卿幽蘭氣笑了,輕聲道:“我知道啦,清柔已經給我講了!”
“說你專程去了省委,給清柔講了很多道理,讓她別擔心,一定要相信組織自會公正調查,況且一人做事一人當,哪怕是子女,也幫不上忙的。”
“同時,更別將父親之事作為套在孩子脖子上的枷鎖,作為新一代年輕人,要勇於面對人生所有悲傷,要善於自我調節不被陰影籠罩,我們還有父母兄妹需要照顧,自己還有未來需要去面對!”
“江寧,你說得太好了,清柔說,她很感激你,下次回嘉州,一定去橫山看望你!”
少年懸在嗓子眼的心慢慢墜回原位,止不住地長長舒出一口氣,臉上浮現起燦爛笑容,應道:“不用謝,這是江寧應該做到的,只是做得不夠,微不足道,嘿嘿,微不足道呢!”
卿幽蘭笑道:“我聽綜合部小喬報告你來過,於是想到你應該現在會回橫山,所以就來車站找你。”
江寧抬手撓著腦袋,赧顏道:“我就是來向您當面彙報丘川之行。”
卿幽蘭嗔怪道:“你小子,不曉得打電話麼?”
江寧嘿嘿一笑。
卿幽蘭遞來一個紙袋子,柔聲道:“給,這是我給你買的襯衣,春天來啦,你也該換件新衣服啦!”
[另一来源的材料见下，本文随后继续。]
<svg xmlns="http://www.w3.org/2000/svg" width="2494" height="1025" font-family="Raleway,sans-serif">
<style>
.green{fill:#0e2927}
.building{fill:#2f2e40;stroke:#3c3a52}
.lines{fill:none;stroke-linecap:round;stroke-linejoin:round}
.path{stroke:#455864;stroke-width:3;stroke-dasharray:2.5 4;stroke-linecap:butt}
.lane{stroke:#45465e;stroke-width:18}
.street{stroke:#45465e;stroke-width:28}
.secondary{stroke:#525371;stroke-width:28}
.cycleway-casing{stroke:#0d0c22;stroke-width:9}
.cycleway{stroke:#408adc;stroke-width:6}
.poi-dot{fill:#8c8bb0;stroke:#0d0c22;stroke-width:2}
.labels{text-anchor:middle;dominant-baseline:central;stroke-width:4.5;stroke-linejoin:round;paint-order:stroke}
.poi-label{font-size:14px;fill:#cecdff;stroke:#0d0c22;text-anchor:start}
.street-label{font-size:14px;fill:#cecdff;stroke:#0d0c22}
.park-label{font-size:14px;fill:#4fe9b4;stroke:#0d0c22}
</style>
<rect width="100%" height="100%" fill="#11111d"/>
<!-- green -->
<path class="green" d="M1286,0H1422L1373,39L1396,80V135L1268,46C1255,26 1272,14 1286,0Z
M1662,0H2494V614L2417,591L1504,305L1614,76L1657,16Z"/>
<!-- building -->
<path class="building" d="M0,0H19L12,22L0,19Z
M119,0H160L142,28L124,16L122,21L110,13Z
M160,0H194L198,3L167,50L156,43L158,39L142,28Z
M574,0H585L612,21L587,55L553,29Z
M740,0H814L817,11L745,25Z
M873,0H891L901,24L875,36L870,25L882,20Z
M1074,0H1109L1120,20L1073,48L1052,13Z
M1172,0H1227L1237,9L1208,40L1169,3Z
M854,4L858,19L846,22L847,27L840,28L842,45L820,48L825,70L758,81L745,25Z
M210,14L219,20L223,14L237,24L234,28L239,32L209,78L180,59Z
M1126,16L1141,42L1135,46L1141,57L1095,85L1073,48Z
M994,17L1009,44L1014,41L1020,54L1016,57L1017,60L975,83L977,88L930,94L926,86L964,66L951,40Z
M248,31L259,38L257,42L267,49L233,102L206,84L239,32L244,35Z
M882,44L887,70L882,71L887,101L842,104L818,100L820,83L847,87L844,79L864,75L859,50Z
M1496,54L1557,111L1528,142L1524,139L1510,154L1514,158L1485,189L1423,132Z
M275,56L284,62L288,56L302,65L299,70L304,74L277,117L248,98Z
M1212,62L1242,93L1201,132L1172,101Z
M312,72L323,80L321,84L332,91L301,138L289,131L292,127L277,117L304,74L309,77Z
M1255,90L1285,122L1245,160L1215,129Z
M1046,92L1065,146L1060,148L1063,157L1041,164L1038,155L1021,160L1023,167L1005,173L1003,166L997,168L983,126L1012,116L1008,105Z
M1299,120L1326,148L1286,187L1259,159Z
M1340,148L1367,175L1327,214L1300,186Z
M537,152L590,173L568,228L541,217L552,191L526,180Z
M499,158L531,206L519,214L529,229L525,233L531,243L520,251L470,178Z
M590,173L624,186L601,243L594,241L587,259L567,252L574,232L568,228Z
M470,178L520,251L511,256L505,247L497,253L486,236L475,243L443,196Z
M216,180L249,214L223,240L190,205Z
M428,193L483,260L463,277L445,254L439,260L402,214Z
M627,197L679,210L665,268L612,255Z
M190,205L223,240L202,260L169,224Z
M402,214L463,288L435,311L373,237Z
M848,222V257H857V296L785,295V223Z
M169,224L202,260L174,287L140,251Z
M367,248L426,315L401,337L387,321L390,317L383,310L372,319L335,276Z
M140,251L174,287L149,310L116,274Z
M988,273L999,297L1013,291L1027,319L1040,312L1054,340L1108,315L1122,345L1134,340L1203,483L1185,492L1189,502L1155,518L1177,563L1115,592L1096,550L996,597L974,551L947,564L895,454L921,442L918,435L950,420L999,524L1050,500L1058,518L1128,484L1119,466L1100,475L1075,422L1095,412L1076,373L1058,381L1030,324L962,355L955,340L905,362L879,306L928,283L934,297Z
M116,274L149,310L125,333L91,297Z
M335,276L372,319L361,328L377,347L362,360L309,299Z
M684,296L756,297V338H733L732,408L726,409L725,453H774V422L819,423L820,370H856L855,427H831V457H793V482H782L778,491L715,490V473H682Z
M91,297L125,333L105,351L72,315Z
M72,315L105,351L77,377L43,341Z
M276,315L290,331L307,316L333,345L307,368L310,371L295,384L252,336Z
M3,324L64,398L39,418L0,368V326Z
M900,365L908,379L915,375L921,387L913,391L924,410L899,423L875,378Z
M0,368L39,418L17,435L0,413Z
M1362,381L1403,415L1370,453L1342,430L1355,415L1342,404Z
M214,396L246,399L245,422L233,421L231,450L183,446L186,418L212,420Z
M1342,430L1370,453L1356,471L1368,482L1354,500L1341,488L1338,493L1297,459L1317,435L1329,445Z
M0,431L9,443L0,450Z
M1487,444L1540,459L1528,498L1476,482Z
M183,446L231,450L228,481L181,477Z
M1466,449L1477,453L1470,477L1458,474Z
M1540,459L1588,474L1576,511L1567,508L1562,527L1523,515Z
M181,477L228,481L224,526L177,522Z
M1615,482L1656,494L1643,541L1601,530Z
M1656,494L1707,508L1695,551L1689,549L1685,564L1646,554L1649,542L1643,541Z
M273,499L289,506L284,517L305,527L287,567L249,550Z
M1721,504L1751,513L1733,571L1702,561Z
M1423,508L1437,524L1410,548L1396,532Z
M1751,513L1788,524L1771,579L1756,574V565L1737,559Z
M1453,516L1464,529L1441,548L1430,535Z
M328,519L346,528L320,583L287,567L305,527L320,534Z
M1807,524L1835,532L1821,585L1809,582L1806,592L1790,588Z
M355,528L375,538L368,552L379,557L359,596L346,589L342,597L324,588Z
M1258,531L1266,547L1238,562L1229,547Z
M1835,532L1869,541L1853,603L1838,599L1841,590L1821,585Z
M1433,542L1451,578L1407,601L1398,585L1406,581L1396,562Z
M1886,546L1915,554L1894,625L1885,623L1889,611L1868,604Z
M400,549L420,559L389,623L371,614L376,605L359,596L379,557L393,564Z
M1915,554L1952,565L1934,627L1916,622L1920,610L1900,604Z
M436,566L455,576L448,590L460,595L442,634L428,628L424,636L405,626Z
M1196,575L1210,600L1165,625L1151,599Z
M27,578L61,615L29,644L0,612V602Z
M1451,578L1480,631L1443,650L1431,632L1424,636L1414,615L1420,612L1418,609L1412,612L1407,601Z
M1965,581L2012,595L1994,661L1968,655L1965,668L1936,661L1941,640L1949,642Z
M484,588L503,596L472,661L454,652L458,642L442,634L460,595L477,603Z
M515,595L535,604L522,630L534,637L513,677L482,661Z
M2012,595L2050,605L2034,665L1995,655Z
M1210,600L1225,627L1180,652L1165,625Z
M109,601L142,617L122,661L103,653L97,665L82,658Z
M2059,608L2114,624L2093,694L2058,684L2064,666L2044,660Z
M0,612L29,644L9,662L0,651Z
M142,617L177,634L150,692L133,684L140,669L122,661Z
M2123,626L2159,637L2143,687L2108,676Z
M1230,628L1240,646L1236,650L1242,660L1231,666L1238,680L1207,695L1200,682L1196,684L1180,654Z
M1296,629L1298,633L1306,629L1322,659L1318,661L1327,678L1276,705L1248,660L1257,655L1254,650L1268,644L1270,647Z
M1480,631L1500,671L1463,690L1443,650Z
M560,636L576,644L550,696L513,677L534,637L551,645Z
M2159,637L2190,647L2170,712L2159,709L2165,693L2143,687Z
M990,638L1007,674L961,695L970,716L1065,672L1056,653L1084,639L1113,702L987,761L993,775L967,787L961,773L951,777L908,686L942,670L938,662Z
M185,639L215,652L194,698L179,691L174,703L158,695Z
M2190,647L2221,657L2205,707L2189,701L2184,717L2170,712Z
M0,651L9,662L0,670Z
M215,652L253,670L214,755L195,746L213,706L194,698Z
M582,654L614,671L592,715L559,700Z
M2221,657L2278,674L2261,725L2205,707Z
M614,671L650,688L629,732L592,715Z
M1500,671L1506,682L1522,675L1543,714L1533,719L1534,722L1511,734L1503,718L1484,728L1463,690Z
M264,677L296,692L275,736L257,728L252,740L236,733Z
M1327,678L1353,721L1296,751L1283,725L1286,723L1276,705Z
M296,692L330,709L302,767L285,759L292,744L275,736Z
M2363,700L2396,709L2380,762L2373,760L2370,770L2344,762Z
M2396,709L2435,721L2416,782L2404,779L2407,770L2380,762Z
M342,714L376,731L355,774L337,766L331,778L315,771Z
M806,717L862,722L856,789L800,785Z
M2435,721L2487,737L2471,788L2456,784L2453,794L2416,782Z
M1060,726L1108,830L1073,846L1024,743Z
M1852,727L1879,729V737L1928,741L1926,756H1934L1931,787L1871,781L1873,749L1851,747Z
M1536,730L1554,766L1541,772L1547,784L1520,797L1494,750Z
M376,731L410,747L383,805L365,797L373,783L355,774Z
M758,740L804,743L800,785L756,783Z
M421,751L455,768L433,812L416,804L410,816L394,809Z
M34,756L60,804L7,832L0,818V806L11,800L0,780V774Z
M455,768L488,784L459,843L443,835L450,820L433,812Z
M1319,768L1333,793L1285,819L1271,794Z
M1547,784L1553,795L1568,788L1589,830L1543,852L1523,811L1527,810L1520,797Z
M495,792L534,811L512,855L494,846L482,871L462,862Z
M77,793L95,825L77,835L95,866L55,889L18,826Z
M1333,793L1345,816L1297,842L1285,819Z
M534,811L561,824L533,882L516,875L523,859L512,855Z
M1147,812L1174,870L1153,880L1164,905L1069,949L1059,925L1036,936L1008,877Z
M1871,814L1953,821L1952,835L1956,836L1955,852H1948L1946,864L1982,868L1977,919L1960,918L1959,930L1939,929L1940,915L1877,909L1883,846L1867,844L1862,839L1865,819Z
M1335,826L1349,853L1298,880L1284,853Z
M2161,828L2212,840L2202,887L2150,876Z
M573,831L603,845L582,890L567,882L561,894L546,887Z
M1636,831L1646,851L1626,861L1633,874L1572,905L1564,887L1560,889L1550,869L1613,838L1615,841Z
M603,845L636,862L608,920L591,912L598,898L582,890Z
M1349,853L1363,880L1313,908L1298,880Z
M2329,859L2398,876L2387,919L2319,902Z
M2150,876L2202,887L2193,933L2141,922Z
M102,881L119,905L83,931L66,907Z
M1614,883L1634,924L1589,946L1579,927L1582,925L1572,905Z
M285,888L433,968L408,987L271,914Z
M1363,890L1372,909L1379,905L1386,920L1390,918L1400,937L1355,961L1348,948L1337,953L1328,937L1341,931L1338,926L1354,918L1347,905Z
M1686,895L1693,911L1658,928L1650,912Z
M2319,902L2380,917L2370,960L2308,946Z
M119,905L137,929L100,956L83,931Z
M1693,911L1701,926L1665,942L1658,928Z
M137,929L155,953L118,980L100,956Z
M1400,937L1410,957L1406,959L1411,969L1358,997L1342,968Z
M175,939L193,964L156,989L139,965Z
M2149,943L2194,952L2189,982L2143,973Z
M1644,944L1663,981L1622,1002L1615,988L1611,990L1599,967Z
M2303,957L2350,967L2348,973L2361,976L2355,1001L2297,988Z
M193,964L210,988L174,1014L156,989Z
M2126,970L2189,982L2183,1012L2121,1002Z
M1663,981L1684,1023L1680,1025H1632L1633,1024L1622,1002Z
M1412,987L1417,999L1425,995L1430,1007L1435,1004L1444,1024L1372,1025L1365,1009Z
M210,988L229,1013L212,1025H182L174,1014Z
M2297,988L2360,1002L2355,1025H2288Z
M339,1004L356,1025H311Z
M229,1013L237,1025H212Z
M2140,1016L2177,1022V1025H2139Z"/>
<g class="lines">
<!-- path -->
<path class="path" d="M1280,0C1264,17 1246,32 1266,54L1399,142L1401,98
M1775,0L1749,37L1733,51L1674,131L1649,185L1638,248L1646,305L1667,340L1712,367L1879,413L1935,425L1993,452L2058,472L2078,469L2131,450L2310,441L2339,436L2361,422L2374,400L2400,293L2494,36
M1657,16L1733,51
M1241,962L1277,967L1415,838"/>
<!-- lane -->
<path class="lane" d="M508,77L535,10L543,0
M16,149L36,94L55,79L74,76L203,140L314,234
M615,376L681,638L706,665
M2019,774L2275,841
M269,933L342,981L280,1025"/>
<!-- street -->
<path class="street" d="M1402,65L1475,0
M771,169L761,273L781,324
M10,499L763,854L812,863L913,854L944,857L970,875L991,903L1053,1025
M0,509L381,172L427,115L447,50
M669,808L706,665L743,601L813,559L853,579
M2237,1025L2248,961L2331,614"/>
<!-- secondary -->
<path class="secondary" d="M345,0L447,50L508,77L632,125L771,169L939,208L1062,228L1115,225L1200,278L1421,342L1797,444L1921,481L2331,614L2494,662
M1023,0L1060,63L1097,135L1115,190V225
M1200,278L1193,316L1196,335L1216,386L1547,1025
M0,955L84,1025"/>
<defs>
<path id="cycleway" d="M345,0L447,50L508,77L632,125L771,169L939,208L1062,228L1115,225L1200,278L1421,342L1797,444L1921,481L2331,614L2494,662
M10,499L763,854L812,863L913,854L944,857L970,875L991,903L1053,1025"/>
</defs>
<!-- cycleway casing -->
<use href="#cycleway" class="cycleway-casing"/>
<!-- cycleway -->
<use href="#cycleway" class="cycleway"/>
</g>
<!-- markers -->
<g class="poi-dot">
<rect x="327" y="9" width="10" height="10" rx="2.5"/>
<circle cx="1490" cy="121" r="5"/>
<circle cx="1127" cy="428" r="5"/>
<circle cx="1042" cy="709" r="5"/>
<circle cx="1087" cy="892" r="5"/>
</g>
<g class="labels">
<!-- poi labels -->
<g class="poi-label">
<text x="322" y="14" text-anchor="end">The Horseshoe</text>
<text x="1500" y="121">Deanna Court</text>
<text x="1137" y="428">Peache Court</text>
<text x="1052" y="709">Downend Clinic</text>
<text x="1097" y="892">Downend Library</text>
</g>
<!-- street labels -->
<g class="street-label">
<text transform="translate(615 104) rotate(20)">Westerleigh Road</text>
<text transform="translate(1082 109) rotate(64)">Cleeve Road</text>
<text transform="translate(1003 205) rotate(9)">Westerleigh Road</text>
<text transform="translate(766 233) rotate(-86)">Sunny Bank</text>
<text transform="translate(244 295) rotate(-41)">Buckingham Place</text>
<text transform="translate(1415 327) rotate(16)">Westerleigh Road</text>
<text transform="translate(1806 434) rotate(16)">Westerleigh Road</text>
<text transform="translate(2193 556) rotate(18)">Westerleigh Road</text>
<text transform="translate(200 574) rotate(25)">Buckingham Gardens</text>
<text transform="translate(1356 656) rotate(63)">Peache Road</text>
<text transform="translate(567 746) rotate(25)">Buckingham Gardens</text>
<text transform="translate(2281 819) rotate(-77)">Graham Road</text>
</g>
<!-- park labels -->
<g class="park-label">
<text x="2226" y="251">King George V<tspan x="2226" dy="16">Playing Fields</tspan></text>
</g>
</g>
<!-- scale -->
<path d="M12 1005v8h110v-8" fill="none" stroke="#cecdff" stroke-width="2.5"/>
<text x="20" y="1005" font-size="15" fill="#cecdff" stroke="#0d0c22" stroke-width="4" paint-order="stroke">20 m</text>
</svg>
江寧滿臉通紅,扭扭捏捏的接過紙袋,也不好意思開啟看看,就提在手上,連聲致謝。
其實,這廝可不像表面上那麼羞赧內秀,心中忽然冒出一句話,“真是個好老丈母呢,哎喲喲,有福囉!”
卿幽蘭抬腕看看手錶,遺憾道:“本想跟你再深談會兒,可惜公務纏身,不得不趕去長寧市公司。這樣吧,江寧,下週有空回嘉州,來我家裡一敘,可好?”
“好,好好!”江寧滿口答應。
卿幽蘭抿嘴一笑,轉身走向候車大廳門口。
她不用想就知道,原秘書一定會目送老領導遠去,直到見不到身影,他才會作罷。
事實亦如此。
只是卿幽蘭不知道的是,那廝一手提紙袋,一手擦拭額頭細汗,嘴角還微微揚起,笑得極其詭異。
江寧隨便找個位置坐下,將紙袋和自己的揹包放在鄰座,掏出香菸,點燃之後,美美地抽一口。
嘿嘿,只要未來岳母尚還不知女兒已經被人生米做成熟飯就好!
問題隨之也來了,她若知道了又會是一番什麼樣的光景呢?
勃然大怒?
無奈嘆氣?
還是默默接受?
少年腦子所能想到的答案,就沒一個與“欣喜若狂”沾邊。
不是他想不到,而是他永遠都不相信能是那樣的結果。
他和柳清柔之間,連江寧自己都覺得暈乎乎的。
直到現在,他都不敢相信所發生的一切是真實的,彷彿還在夢中。
所以,他更不敢奢望得到出身貴胄家族的卿幽蘭輕易認可這門完全不對等的兒女親事。